Requirement |
Take the data below and copy exactly the lines starting at the one with "Campinas: Guia Completo e" and finishing at the one with "available to the", both included.

Supplied entries |
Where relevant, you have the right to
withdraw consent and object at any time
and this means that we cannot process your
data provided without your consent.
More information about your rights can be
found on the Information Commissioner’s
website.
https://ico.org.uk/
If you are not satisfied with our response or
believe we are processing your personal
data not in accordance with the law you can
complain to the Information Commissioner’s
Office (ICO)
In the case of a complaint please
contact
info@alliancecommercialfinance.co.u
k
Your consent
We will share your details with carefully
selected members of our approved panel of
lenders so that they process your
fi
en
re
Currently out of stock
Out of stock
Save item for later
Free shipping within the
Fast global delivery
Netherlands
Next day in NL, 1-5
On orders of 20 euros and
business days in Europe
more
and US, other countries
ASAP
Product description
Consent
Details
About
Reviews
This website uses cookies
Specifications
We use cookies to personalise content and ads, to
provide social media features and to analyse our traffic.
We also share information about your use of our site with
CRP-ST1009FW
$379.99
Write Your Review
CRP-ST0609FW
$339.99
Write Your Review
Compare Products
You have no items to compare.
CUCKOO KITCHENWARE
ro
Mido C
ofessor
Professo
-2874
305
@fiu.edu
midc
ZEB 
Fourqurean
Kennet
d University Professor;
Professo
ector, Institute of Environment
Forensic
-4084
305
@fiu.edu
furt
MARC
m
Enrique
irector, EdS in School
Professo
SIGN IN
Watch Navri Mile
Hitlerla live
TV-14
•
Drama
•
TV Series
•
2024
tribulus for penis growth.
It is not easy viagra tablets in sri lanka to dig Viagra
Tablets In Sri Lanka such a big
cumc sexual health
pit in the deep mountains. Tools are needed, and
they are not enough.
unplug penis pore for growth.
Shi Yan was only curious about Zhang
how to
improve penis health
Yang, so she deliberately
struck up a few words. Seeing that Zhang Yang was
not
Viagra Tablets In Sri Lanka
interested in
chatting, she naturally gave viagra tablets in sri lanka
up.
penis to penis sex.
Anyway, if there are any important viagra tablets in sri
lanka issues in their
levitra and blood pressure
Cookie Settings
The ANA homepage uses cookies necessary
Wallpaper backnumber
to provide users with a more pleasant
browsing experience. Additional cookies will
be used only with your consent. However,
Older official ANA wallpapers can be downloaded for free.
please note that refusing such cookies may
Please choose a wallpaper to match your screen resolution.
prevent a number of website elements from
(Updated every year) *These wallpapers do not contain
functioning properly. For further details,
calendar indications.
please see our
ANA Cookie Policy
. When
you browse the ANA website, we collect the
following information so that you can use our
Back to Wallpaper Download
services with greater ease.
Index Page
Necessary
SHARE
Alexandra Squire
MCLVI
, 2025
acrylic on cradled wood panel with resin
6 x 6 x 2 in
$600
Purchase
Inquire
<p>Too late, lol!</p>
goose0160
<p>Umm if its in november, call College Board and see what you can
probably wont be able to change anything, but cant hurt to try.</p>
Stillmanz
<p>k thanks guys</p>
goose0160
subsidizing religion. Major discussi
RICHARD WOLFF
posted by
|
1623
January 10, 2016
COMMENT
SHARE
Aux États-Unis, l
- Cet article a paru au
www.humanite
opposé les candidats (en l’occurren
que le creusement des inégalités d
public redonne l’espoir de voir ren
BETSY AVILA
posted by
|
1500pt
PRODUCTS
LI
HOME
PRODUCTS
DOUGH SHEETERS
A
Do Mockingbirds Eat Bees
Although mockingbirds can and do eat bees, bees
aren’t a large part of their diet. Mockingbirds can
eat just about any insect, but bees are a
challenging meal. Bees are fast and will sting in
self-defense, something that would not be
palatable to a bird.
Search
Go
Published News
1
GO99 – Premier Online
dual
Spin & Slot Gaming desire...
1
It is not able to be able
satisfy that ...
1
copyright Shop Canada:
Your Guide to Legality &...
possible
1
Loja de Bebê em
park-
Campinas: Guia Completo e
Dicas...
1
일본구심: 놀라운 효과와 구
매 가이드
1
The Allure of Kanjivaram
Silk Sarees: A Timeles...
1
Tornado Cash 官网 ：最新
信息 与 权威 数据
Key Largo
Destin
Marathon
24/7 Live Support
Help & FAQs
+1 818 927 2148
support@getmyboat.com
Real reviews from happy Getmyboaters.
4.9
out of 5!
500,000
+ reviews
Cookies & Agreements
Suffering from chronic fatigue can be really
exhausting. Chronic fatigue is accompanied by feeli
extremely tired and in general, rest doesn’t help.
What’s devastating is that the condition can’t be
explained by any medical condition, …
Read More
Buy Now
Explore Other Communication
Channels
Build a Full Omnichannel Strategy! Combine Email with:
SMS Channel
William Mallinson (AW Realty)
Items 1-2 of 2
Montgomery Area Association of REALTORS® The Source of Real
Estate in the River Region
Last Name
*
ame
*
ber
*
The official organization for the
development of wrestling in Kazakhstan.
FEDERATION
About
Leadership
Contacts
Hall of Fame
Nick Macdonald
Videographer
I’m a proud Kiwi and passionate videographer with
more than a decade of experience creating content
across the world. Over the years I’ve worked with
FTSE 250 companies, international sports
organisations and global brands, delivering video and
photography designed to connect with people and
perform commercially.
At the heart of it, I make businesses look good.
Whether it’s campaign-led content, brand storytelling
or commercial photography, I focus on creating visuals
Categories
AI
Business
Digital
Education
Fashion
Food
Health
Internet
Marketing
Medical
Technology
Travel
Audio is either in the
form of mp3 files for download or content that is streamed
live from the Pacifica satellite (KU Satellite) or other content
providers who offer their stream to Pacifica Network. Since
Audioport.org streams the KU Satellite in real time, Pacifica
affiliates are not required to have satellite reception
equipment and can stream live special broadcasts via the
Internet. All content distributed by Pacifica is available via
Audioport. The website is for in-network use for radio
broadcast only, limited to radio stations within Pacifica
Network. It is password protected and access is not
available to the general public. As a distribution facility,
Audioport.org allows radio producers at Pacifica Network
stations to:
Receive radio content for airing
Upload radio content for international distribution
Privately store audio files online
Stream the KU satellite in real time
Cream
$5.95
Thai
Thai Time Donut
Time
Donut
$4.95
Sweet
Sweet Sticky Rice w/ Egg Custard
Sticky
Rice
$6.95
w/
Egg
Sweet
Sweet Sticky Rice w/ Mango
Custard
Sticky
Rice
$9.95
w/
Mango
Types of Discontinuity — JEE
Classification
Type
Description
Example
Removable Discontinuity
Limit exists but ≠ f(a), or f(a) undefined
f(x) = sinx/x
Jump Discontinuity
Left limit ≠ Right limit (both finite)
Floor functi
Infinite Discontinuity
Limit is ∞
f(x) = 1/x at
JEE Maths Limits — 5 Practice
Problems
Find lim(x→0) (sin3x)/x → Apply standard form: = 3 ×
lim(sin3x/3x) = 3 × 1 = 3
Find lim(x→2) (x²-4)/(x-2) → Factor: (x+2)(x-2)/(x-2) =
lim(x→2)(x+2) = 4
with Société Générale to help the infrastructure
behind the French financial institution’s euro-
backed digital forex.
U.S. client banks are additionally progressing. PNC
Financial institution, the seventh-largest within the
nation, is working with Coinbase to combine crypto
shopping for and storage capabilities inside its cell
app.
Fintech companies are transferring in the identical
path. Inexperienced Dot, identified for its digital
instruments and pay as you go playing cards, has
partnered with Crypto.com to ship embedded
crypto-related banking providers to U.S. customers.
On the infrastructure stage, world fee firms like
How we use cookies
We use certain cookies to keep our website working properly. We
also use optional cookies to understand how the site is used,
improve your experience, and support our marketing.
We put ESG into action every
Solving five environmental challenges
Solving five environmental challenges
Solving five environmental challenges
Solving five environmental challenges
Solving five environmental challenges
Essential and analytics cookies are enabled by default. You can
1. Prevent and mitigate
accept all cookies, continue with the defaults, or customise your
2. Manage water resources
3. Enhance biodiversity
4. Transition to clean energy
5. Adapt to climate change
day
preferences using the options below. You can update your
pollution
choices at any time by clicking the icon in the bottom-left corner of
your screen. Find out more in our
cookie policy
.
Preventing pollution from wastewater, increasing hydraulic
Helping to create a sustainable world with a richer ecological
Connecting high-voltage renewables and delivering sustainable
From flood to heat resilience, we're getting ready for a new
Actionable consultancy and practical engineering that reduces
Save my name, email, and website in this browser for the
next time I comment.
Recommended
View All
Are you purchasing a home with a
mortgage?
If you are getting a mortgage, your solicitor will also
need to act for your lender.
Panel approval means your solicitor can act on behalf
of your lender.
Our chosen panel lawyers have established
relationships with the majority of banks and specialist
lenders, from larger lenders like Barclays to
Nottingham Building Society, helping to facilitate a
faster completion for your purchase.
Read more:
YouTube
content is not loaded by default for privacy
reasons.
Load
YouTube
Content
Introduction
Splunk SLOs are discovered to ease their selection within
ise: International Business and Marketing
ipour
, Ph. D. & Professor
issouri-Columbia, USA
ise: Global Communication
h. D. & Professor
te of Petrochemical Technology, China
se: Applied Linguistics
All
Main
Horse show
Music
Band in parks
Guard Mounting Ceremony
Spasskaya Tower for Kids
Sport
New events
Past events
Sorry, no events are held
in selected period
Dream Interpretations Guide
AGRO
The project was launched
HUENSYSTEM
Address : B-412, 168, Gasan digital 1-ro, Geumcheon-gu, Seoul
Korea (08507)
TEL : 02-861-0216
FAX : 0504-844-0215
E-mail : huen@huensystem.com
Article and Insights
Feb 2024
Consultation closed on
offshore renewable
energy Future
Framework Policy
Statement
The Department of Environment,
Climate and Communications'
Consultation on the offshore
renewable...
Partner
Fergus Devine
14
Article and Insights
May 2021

Answer for this exercise |
Campinas: Guia Completo e
Dicas...
1
일본구심: 놀라운 효과와 구
매 가이드
1
The Allure of Kanjivaram
Silk Sarees: A Timeles...
1
Tornado Cash 官网 ：最新
信息 与 权威 数据
Key Largo
Destin
Marathon
24/7 Live Support
Help & FAQs
+1 818 927 2148
support@getmyboat.com
Real reviews from happy Getmyboaters.
4.9
out of 5!
500,000
+ reviews
Cookies & Agreements
Suffering from chronic fatigue can be really
exhausting. Chronic fatigue is accompanied by feeli
extremely tired and in general, rest doesn’t help.
What’s devastating is that the condition can’t be
explained by any medical condition, …
Read More
Buy Now
Explore Other Communication
Channels
Build a Full Omnichannel Strategy! Combine Email with:
SMS Channel
William Mallinson (AW Realty)
Items 1-2 of 2
Montgomery Area Association of REALTORS® The Source of Real
Estate in the River Region
Last Name
*
ame
*
ber
*
The official organization for the
development of wrestling in Kazakhstan.
FEDERATION
About
Leadership
Contacts
Hall of Fame
Nick Macdonald
Videographer
I’m a proud Kiwi and passionate videographer with
more than a decade of experience creating content
across the world. Over the years I’ve worked with
FTSE 250 companies, international sports
organisations and global brands, delivering video and
photography designed to connect with people and
perform commercially.
At the heart of it, I make businesses look good.
Whether it’s campaign-led content, brand storytelling
or commercial photography, I focus on creating visuals
Categories
AI
Business
Digital
Education
Fashion
Food
Health
Internet
Marketing
Medical
Technology
Travel
Audio is either in the
form of mp3 files for download or content that is streamed
live from the Pacifica satellite (KU Satellite) or other content
providers who offer their stream to Pacifica Network. Since
Audioport.org streams the KU Satellite in real time, Pacifica
affiliates are not required to have satellite reception
equipment and can stream live special broadcasts via the
Internet. All content distributed by Pacifica is available via
Audioport. The website is for in-network use for radio
broadcast only, limited to radio stations within Pacifica
Network. It is password protected and access is not
available to the general public. As a distribution facility,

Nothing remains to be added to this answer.